Home networks are a far cry from typical corporate networks that have physical and virtual devices that mitigate cybersecurity attacks. They also make it impossible to implement the institutions’ detection and response plan should a breach occur. On top of these challenges, many educational institutions struggled with remote patching and software updates, an important step in data security.
For IT leadership, this situation created an ugly chicken-and-egg scenario in which the cost of additional collaboration licenses negatively impacted needed investment in security.
Additionally, educational institutions quickly learned the limitations of certain collaboration platforms for their industry. For example, many educators learned it was hard to keep uninvited guests out of sessions, protect student information in meetings or help younger students learn how to use the platform. District-wide meetings with multiple schools or even parent-teacher conferences were often stymied by misunderstandings about what technologies to access in advance or how they worked due to poor user experience.
And while 100% remote learning is starting to trend down as restrictions are lifted and students can return to schools, the hybrid classroom is here to stay. A 2021 U.S. study by AT&T found that 94% of teachers are open to the idea of hybrid learning with the proper resources, curriculum and support. The same study found that 85% of parents want the option for their kids who are home sick to join a class virtually.2
In an increasingly hybrid learning world, educational institutions will need to invest the time to find the proper mix of effective collaboration tools, affordability and data security. IT leaders should explore collaboration solutions that are cloud-based for scale and operational efficiency and include built-in security features that don’t require restructuring their networks.
Considerations to Include When Choosing a Collaboration Solution
- How many people will need to access the collaboration platform?
- Does the platform offer volume licensing discounts?
- Does the platform allow multiple users to take advantage of a single license?
Admin-Level Security Features
- Does the platform enable role-based security that assigns different permission levels?
- Does the platform allow for administrators to allow or block remote viewing of shared content by participants?
- How are users authenticated?

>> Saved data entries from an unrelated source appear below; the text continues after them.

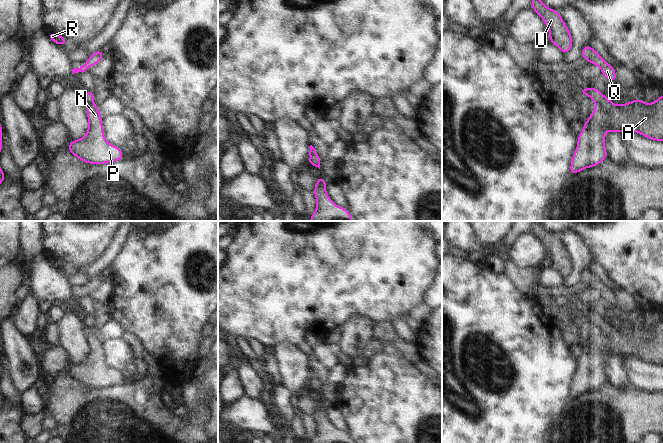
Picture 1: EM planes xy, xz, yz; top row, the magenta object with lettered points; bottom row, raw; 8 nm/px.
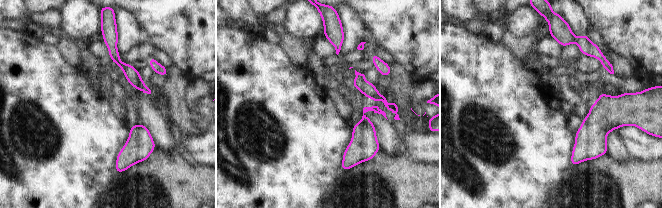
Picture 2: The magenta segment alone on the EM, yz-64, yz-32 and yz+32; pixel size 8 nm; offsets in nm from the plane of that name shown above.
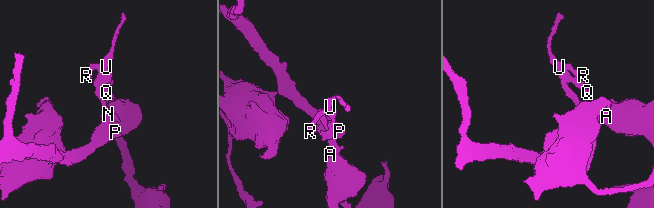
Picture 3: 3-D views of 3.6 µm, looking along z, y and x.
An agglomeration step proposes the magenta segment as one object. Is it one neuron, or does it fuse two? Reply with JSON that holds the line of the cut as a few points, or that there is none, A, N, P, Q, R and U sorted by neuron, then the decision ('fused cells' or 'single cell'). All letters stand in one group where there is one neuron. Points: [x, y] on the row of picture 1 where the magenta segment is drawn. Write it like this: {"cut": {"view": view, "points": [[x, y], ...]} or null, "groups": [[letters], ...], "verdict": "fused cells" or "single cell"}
{"cut": null, "groups": [["A", "N", "P", "Q", "R", "U"]], "verdict": "single cell"}

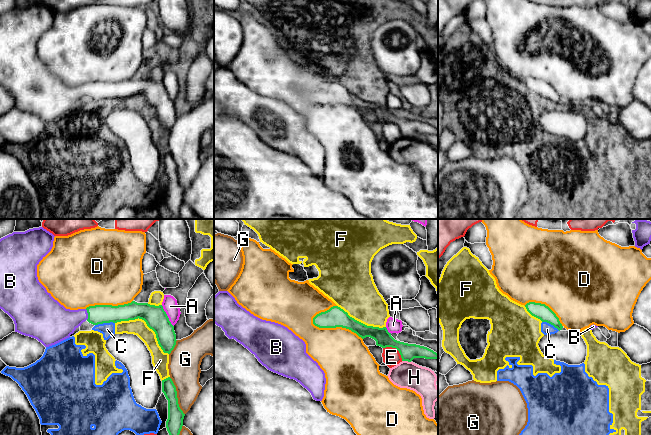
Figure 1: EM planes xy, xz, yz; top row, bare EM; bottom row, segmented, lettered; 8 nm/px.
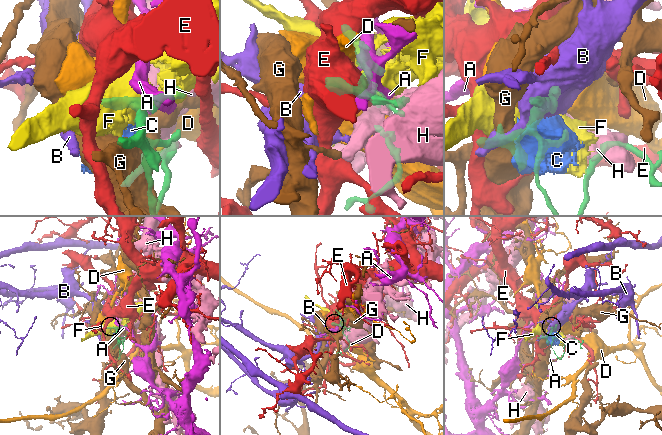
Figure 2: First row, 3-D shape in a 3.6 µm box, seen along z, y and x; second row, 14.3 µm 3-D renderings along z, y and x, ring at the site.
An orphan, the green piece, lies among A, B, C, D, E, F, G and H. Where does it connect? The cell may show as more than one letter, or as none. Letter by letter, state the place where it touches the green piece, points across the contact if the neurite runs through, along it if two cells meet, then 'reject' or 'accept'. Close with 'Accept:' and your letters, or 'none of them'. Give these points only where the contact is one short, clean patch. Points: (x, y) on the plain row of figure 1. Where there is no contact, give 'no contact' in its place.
A: contact xy (167, 92); border xy (161, 81), (173, 102); reject
B: contact xy (88, 90); way xy (98, 90), (88, 90), (59, 99); accept
C: contact xy (104, 98); reject
D: contact xz (335, 103); reject
E: contact xz (395, 123); border xz (383, 123), (394, 123), (402, 136); reject
F: contact xy (146, 99); reject
G: contact xy (176, 172); reject
H: contact xz (406, 136); reject
Accept: B

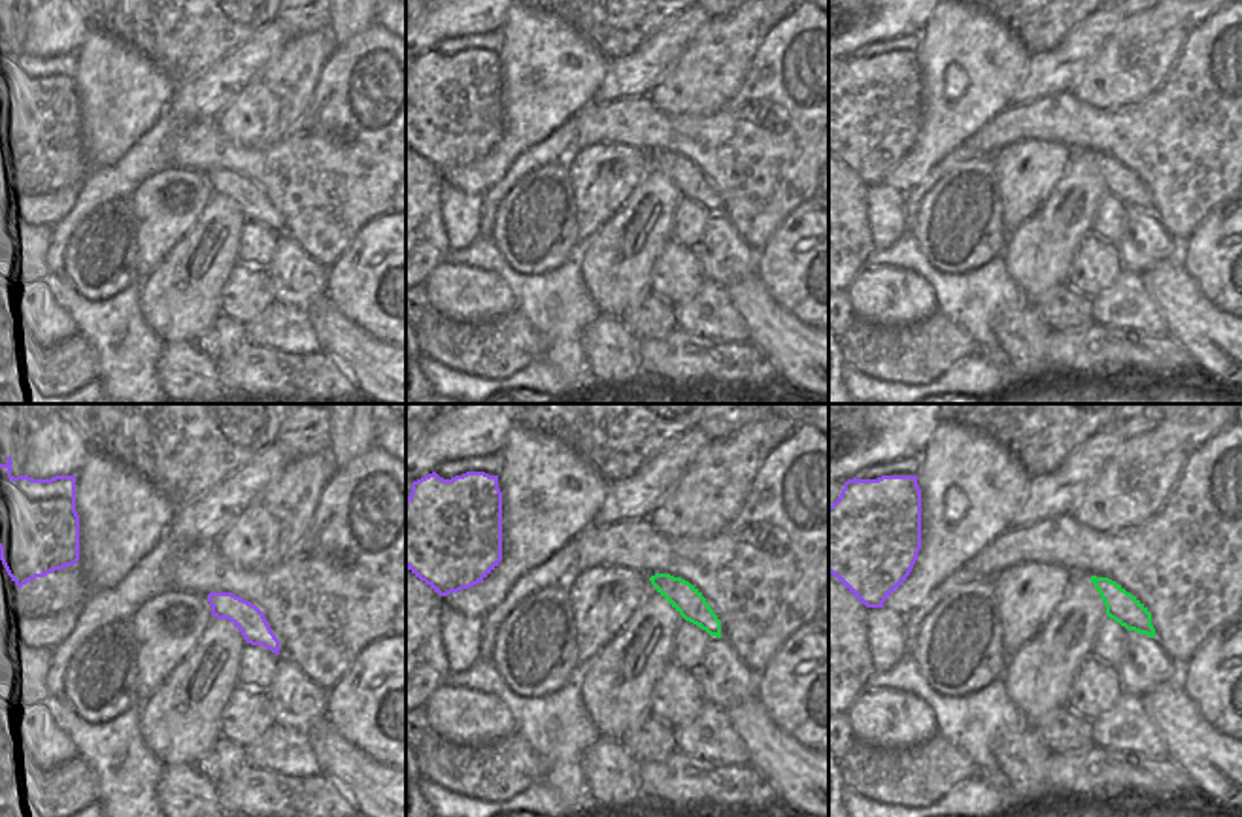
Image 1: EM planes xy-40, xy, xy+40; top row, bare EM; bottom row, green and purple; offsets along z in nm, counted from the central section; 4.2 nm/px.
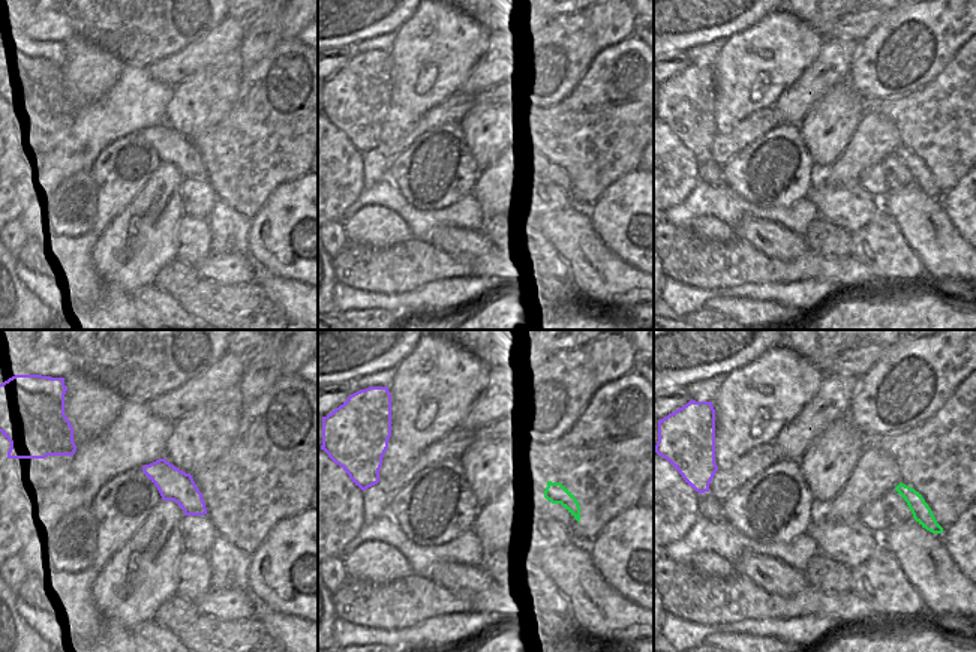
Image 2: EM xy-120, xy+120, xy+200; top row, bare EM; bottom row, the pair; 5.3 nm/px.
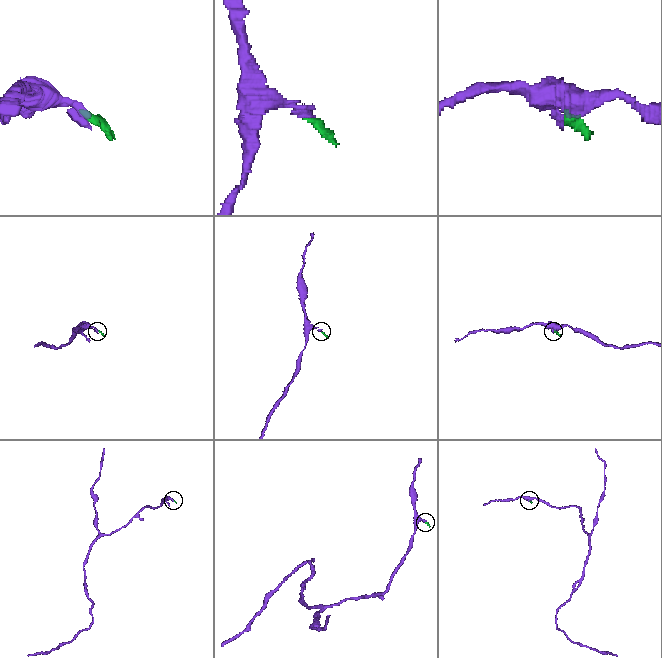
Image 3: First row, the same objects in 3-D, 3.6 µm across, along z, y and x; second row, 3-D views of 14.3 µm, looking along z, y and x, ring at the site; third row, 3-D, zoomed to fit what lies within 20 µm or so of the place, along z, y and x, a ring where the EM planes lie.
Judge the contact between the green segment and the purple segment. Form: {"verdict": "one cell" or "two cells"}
{"verdict": "one cell"}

Can anyone join a session without email validation?
In-Session Security Features
- Does the platform have protected guest access that allows a guest client device to connect without granting access to the organization’s network?
- Does the platform provide full visibility of all participants and enable disconnection of suspect or inappropriate participants?

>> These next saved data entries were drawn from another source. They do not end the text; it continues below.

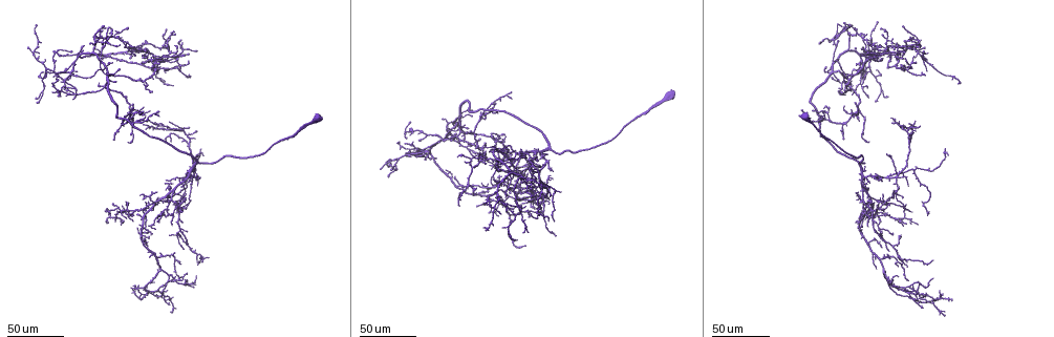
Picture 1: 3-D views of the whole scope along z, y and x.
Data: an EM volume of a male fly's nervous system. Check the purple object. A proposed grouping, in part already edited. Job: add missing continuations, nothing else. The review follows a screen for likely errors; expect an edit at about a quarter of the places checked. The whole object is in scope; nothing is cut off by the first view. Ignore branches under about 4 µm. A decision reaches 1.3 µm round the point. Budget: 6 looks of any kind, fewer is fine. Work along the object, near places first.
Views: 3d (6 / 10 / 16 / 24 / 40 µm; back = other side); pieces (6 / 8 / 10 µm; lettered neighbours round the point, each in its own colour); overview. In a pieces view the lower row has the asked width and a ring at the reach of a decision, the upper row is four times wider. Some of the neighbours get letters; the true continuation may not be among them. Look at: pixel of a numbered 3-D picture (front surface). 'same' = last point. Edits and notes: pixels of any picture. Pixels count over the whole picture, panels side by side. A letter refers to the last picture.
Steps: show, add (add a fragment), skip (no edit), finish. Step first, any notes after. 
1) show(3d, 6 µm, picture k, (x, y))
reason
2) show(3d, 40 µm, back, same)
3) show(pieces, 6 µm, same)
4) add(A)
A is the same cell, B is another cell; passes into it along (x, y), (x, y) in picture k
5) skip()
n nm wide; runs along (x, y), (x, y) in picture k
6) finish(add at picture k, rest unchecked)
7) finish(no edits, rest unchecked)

show(3d, 40 µm, picture 1, (887, 249))
long arm stops here

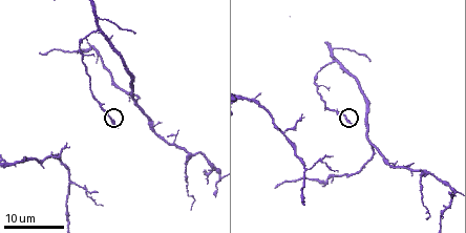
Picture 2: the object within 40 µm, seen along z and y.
show(pieces, 10 µm, picture 2, (118, 127))
what lies round it

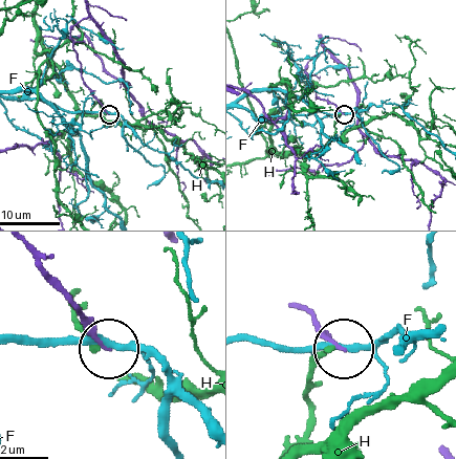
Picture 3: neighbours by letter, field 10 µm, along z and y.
skip()
F and H are other cells; runs along (27, 249), (91, 322), (107, 349) in picture 3; none of them fits

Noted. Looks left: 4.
show(3d, 40 µm, picture 1, (925, 73))
end of a long branch

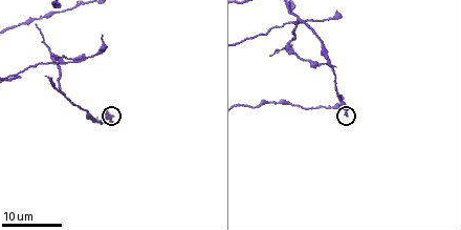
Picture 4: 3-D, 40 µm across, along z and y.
show(pieces, 6 µm, picture 4, (112, 121))

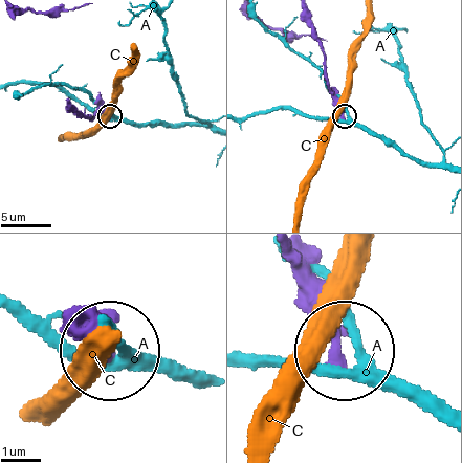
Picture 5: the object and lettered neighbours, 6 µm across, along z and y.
skip()
A and C are other cells; no lettered fragment goes on from it

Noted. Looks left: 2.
show(3d, 40 µm, picture 1, (113, 141))
branch stops here

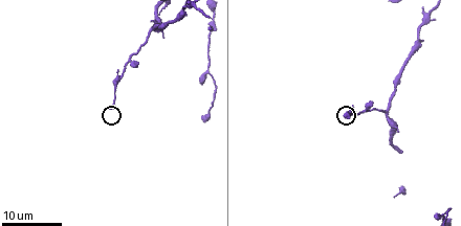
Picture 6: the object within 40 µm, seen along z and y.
show(pieces, 8 µm, picture 6, (346, 118))

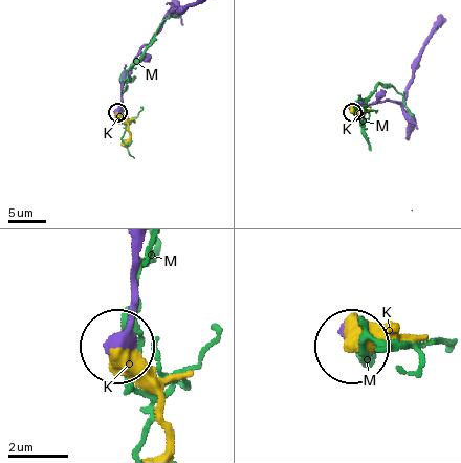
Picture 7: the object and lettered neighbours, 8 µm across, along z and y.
add(K)
K is the same cell, M is another cell; passes into it along (135, 273), (130, 331), (118, 356), (158, 399), (168, 444) in picture 7; it goes on there

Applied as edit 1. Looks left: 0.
finish(add at picture 7, rest unchecked)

- Can the collaboration session be locked or ended quickly and easily?
- Can the session administrator control and preview content that participants share, allowing an instructor to assist students as well as ensure shared material is appropriate?
Media Handling and Encryption
- Does shared content stay on the network, behind the institution’s firewall?
- What level of data encryption is enabled? Does the solution offer application-layer encryption with no persistent data/data at rest?
- Does the platform allow for secure IP direct collaboration?
Data Storage and Privacy
- Is user content or personal information stored on the collaboration platform?
- Does the platform meet current governance requirements, including CIPA (Children’s Internet Protection Act), FERPA (Family Educational Rights and Privacy Act), GDPR (General Data Protection Regulation) and CCPA (California Consumer Privacy Act)?
With brighter days ahead, IT leaders can take the lessons of the past year and build a solid strategy moving forward to support a hybrid learning and collaboration environment with data security squarely in the center.